Overwriting temp/qm_globalopt.py


## Locating a minimum energy path using nudged elastic band (NEB)
I plan on using 11 images for my ORCA neb (this doesn't include the first or last image) because that would result in 15deg intervals for dihedral angles, assuming that is the path it will default to. It of course won't, but if we compare NEBs in aims using predetermined dihedral paths vs interpolation (IDPP) it certainly would help to have the same number of images.

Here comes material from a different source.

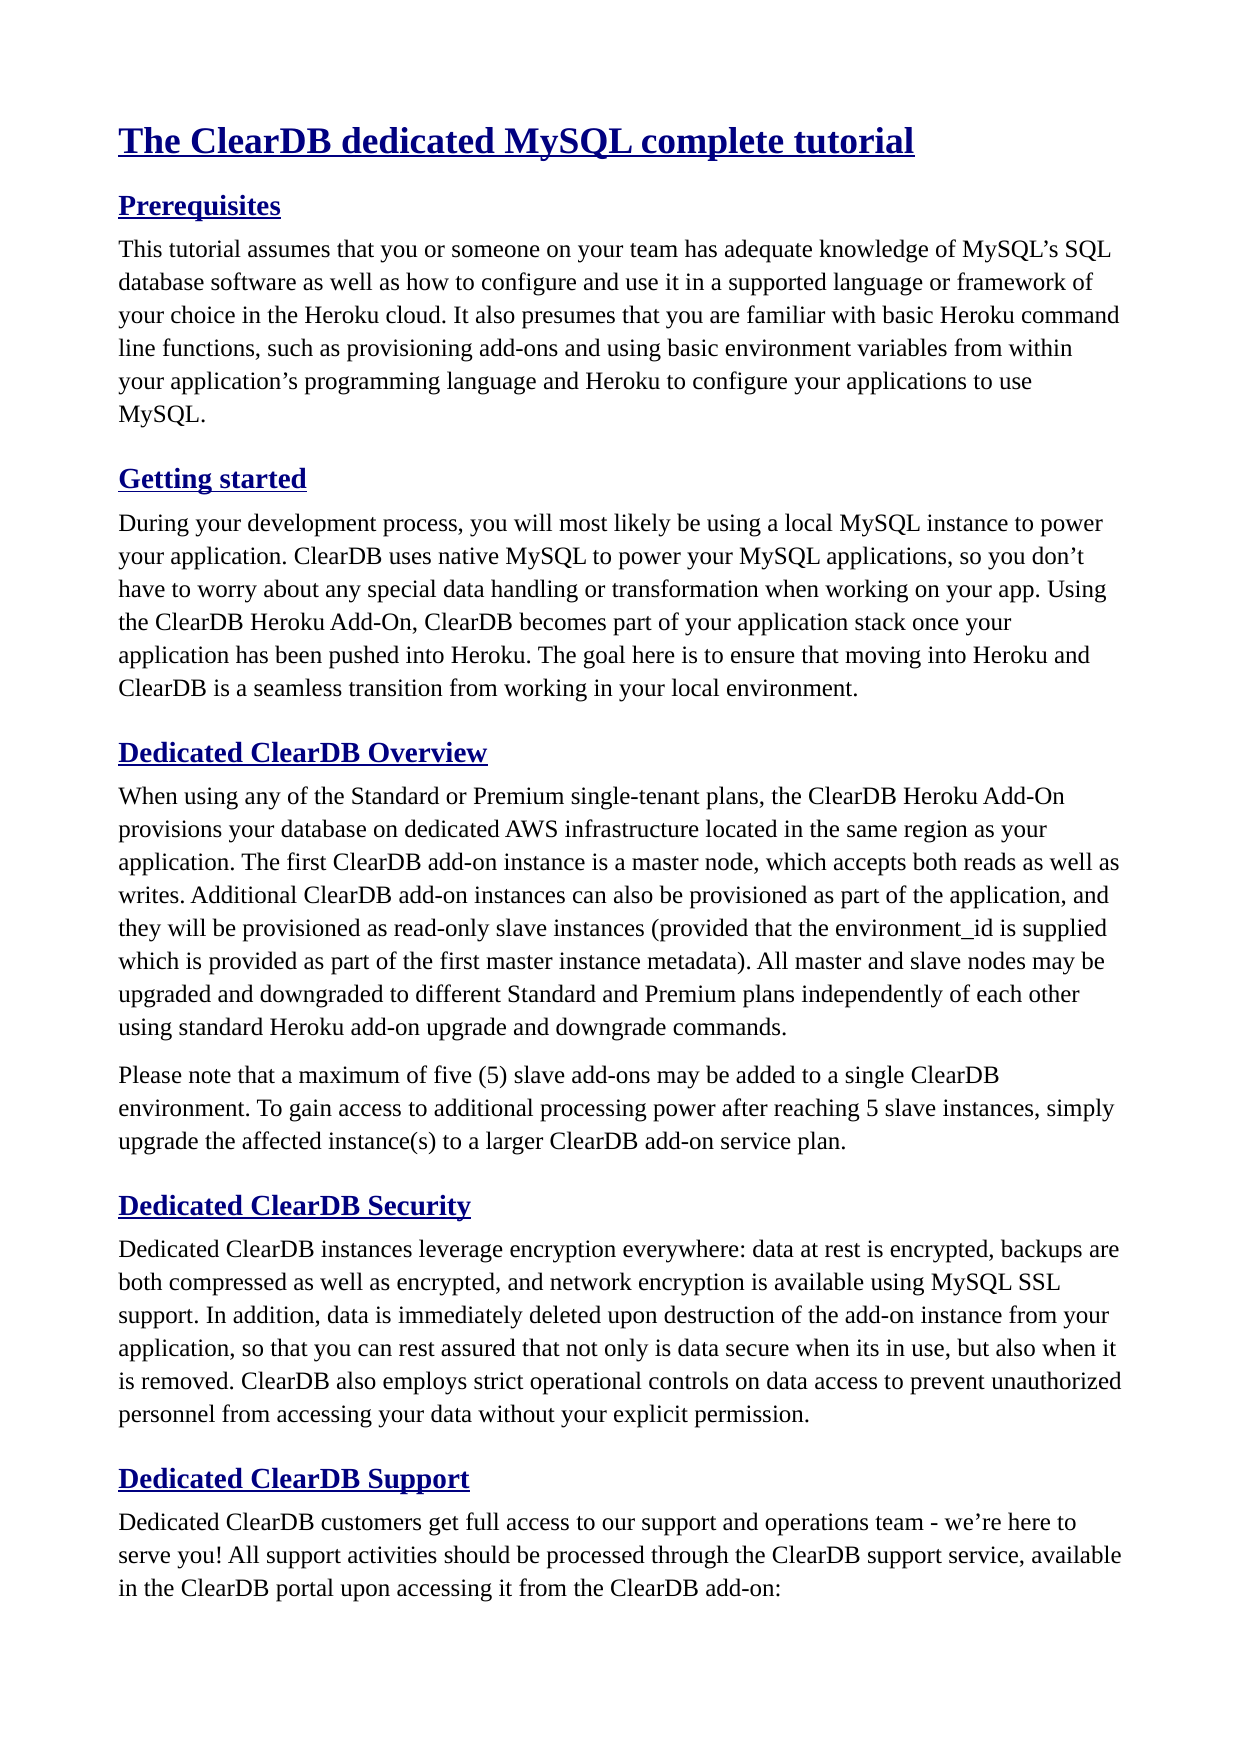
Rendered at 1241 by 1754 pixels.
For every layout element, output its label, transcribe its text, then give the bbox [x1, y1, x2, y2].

I am planning on performing OptTS calculations on all highest energy images in these NEB calculations.

In [38]:
%%writefile temp/orca_idpp_neb.py 
import os,shutil
for i in ["%1d" % i for i in range(1,7)]:
    os.mkdir(i+'/NEB')
    os.chdir(i+'/NEB')
    shutil.copy(i+'/trans/optimized.xyz', './start.xyz')   
    shutil.copy(i+'/cis/optimized.xyz', './end.xyz')
    inp = open(i+'/NEB/input.inp', 'w+')
    inp.write('! B3LYP D3BJ def2-TZVP RIJCOSX \n'
              '! NEB \n'
              '%pal nprocs 48 end \n'
              '%base "neb" \n'
              '%neb NEB_END_XYZFile "end.xyz" \n'
              'NImages 11 \n'
              'Monitor_Internals { D 12 7 14 15 } end \n'
              'end \n'
              '* xyzfile 0 1 start.xyz')
    inp.close()
    os.system('python ~/subgen-2.py '+i+'-neb 1 orca501 48 m.lea')
    os.system('sbatch submit.sh')
    os.chdir('../..')

Overwriting temp/orca_idpp_neb.py


After the optimizations, I can perform an eigenvector following optimization using the OptTS keyword.

In [2]:
%%writefile temp/orca_optts.py
import os,shutil
for i in ["%1d" % i for i in range(1,7)]:
    os.mkdir(i+'/NEB/ts-opt/')
    os.chdir(i+'/NEB/ts-opt/')
    shutil.copy('../neb_NEB-HEI_converged.xyz', './ts.xyz')   
    inp = open('./input.inp', 'w+')
    inp.write('! B3LYP D3BJ def2-TZVP RIJCOSX \n'
              '! OptTS \n'
              '%pal nprocs 48 end \n'
              '%base "tsopt" \n'
              '* xyzfile 0 1 ts.xyz \n')
    inp.close()
    os.system('python ~/subgen-2.py '+i+'-ts 1 orca501 48 m.lea')
    os.system('sbatch submit.sh')
    os.chdir('../../../')

Writing temp/orca_optts.py


## Vibrational spectra on NEB images
### Once we have a converged NEB calculation, we should go and optimize the highest energy image using eigenvector following methods, (OptTS). Whilst we do this, we could also try and get the vibrational spectra of each image in order to do a pseudo-simulation of time-resolved vibrational spectra (TVAS). This could also perhaps be done in the excited state.